According to the present invention, an improved hyperthermia system utilizing electromagnetic radiation utilizes a computer control for real time monitoring and control of the system. A plurality of individual applicators are directed toward the central regions of the target. The amplitude and phase of energy supplied to each individual applicator is controlled by the system in order to meet the desired objectives. During operation, the system preferably monitors thermal and electric field distributions in and around the target. If the target is living, vital signs are also preferably monitored. In the preferred embodiment, the information collected during system operation is compared with predicted thermal and electric field distributions which have previously been calculated and stored in memory. Phase, amplitude, and frequency of the energy supplied to the applicators are controlled by the system in order to provide optimum results and avoid medical complications.

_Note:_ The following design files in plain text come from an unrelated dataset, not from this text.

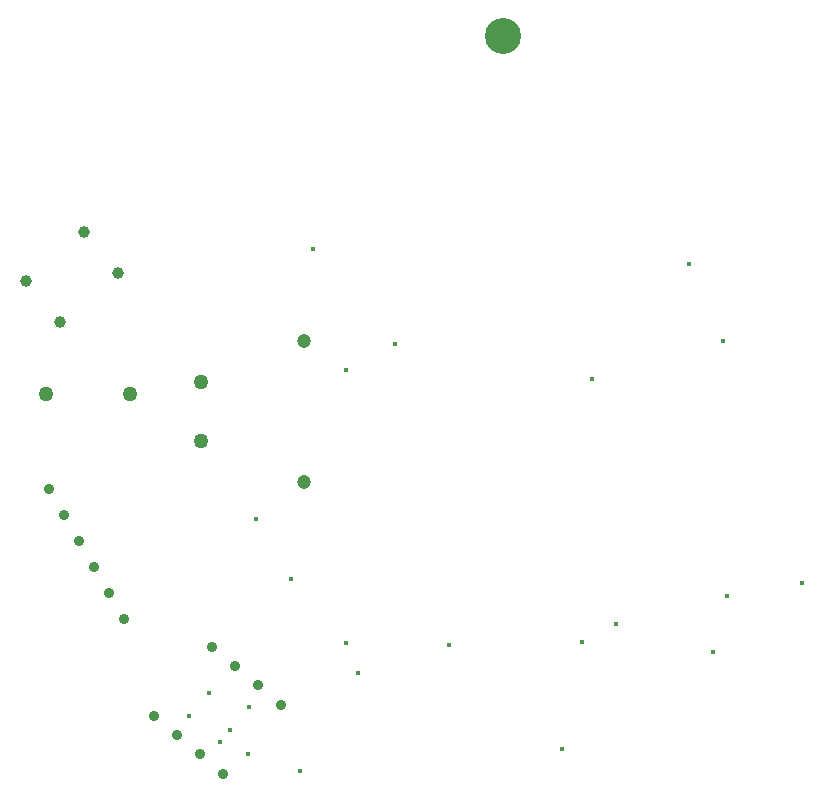
<source format=gbr>
G04 Layer_Color=0*
%FSLAX26Y26*%
%MOIN*%
%TF.FileFunction,Plated,1,2,PTH,Drill*%
%TF.Part,Single*%
%TFFileComment,Halloween PCB
Pumpkin Badge
V1
Gadorach
(W.W.S.)*%
G01*
G75*
%TA.AperFunction,OtherDrill,Pad Free-2 (2950.477mil,1653.072mil)*%
%ADD85C,0.015000*%
%TA.AperFunction,OtherDrill,Pad Free-2 (3998.934mil,1671.614mil)*%
%ADD86C,0.015000*%
%TA.AperFunction,OtherDrill,Pad Free-6 (3802.796mil,4046.367mil)*%
%ADD87C,0.120000*%
%TA.AperFunction,ComponentDrill*%
%ADD88C,0.039370*%
%TA.AperFunction,OtherDrill,Pad Free-2 (3622.436mil,2018.386mil)*%
%ADD89C,0.015000*%
%TA.AperFunction,OtherDrill,Pad Free-2 (4063.885mil,2026.236mil)*%
%ADD90C,0.015000*%
%TA.AperFunction,OtherDrill,Pad Free-2 (4177.99mil,2087.197mil)*%
%ADD91C,0.015000*%
%TA.AperFunction,OtherDrill,Pad Free-2 (4500.779mil,1995.864mil)*%
%ADD92C,0.015000*%
%TA.AperFunction,OtherDrill,Pad Free-2 (4798.107mil,2223.865mil)*%
%ADD93C,0.015000*%
%TA.AperFunction,OtherDrill,Pad Free-2 (4549.345mil,2182.22mil)*%
%ADD94C,0.015000*%
%TA.AperFunction,OtherDrill,Pad Free-2 (4423.143mil,3288.481mil)*%
%ADD95C,0.015000*%
%TA.AperFunction,OtherDrill,Pad Free-2 (4536.506mil,3029.477mil)*%
%ADD96C,0.015000*%
%TA.AperFunction,OtherDrill,Pad Free-2 (4097.325mil,2905.185mil)*%
%ADD97C,0.015000*%
%TA.AperFunction,OtherDrill,Pad Free-2 (3168.547mil,3336.161mil)*%
%ADD98C,0.015000*%
%TA.AperFunction,OtherDrill,Pad Free-2 (3442.314mil,3019.239mil)*%
%ADD99C,0.015000*%
%TA.AperFunction,OtherDrill,Pad Free-2 (3280.068mil,2934.958mil)*%
%ADD100C,0.015000*%
%TA.AperFunction,OtherDrill,Pad Free-2 (2978.213mil,2436.23mil)*%
%ADD101C,0.015000*%
%TA.AperFunction,OtherDrill,Pad Free-2 (3095.743mil,2236.865mil)*%
%ADD102C,0.015000*%
%TA.AperFunction,OtherDrill,Pad Free-2 (3317.117mil,1924.418mil)*%
%ADD103C,0.015000*%
%TA.AperFunction,OtherDrill,Pad Free-2 (3277.886mil,2024.597mil)*%
%ADD104C,0.015000*%
%TA.AperFunction,OtherDrill,Pad Free-2 (2755.171mil,1780.601mil)*%
%ADD105C,0.015000*%
%TA.AperFunction,OtherDrill,Pad Free-2 (2859.942mil,1694.462mil)*%
%ADD106C,0.015000*%
%TA.AperFunction,OtherDrill,Pad Free-2 (3125.254mil,1598.646mil)*%
%ADD107C,0.015000*%
%TA.AperFunction,OtherDrill,Pad Free-2 (2820.492mil,1858.158mil)*%
%ADD108C,0.015000*%
%TA.AperFunction,OtherDrill,Pad Free-2 (2955.316mil,1810.22mil)*%
%ADD109C,0.015000*%
%TA.AperFunction,OtherDrill,Pad Free-2 (2891.798mil,1733.522mil)*%
%ADD110C,0.015000*%
%TA.AperFunction,ComponentDrill*%
%ADD111C,0.050000*%
%ADD112C,0.035433*%
%ADD113C,0.035433*%
%ADD114C,0.050000*%
%ADD115C,0.047244*%
D85*
X2950477Y1653072D02*
D03*
D86*
X3998934Y1671614D02*
D03*
D87*
X3802796Y4046367D02*
D03*
D88*
X2406471Y3394796D02*
D03*
X2520351Y3259079D02*
D03*
X2210436Y3230303D02*
D03*
X2324316Y3094586D02*
D03*
D89*
X3622436Y2018386D02*
D03*
D90*
X4063885Y2026236D02*
D03*
D91*
X4177990Y2087197D02*
D03*
D92*
X4500779Y1995864D02*
D03*
D93*
X4798107Y2223865D02*
D03*
D94*
X4549345Y2182220D02*
D03*
D95*
X4423143Y3288481D02*
D03*
D96*
X4536506Y3029477D02*
D03*
D97*
X4097325Y2905185D02*
D03*
D98*
X3168547Y3336161D02*
D03*
D99*
X3442314Y3019239D02*
D03*
D100*
X3280068Y2934958D02*
D03*
D101*
X2978213Y2436230D02*
D03*
D102*
X3095743Y2236865D02*
D03*
D103*
X3317117Y1924418D02*
D03*
D104*
X3277886Y2024597D02*
D03*
D105*
X2755171Y1780601D02*
D03*
D106*
X2859942Y1694462D02*
D03*
D107*
X3125254Y1598646D02*
D03*
D108*
X2820492Y1858158D02*
D03*
D109*
X2955316Y1810220D02*
D03*
D110*
X2891798Y1733522D02*
D03*
D111*
X2795000Y2893426D02*
D03*
Y2696574D02*
D03*
D112*
X2290000Y2538206D02*
D03*
X2340000Y2451602D02*
D03*
X2390000Y2365000D02*
D03*
X2440000Y2278398D02*
D03*
X2490000Y2191794D02*
D03*
X2540000Y2105192D02*
D03*
D113*
X2868488Y1588676D02*
D03*
X2791884Y1652954D02*
D03*
X2715280Y1717232D02*
D03*
X2638676Y1781512D02*
D03*
X3061324Y1818488D02*
D03*
X2984720Y1882768D02*
D03*
X2908116Y1947046D02*
D03*
X2831512Y2011324D02*
D03*
D114*
X2280236Y2855000D02*
D03*
X2559764D02*
D03*
D115*
X3140000Y2561496D02*
D03*
Y3030000D02*
D03*
%TF.MD5,17dfcf8a75309824f5d55bbf816ad592*%
M02*

</source>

The system can utilize different types of EMR applicators to heat the target. The preferred embodiment utilizes a device having a plurality of radiative applicators disposed in a cylindrical manner around the target. The relative phase and/or amplitude of energy to each applicator can be controlled as desired in order to provide the most useful heating patterns for use with the particular target. The individual applicators may be formed out of, for example, horn type radiators or dipole antennae.
The novel features which characterize the present invention are defined by the appended claims. The foregoing and other objects and advantages of the invention will hereinafter appear, and for purposes of illustration, but not of limitation, a preferred embodiment is shown in the accompanying drawings.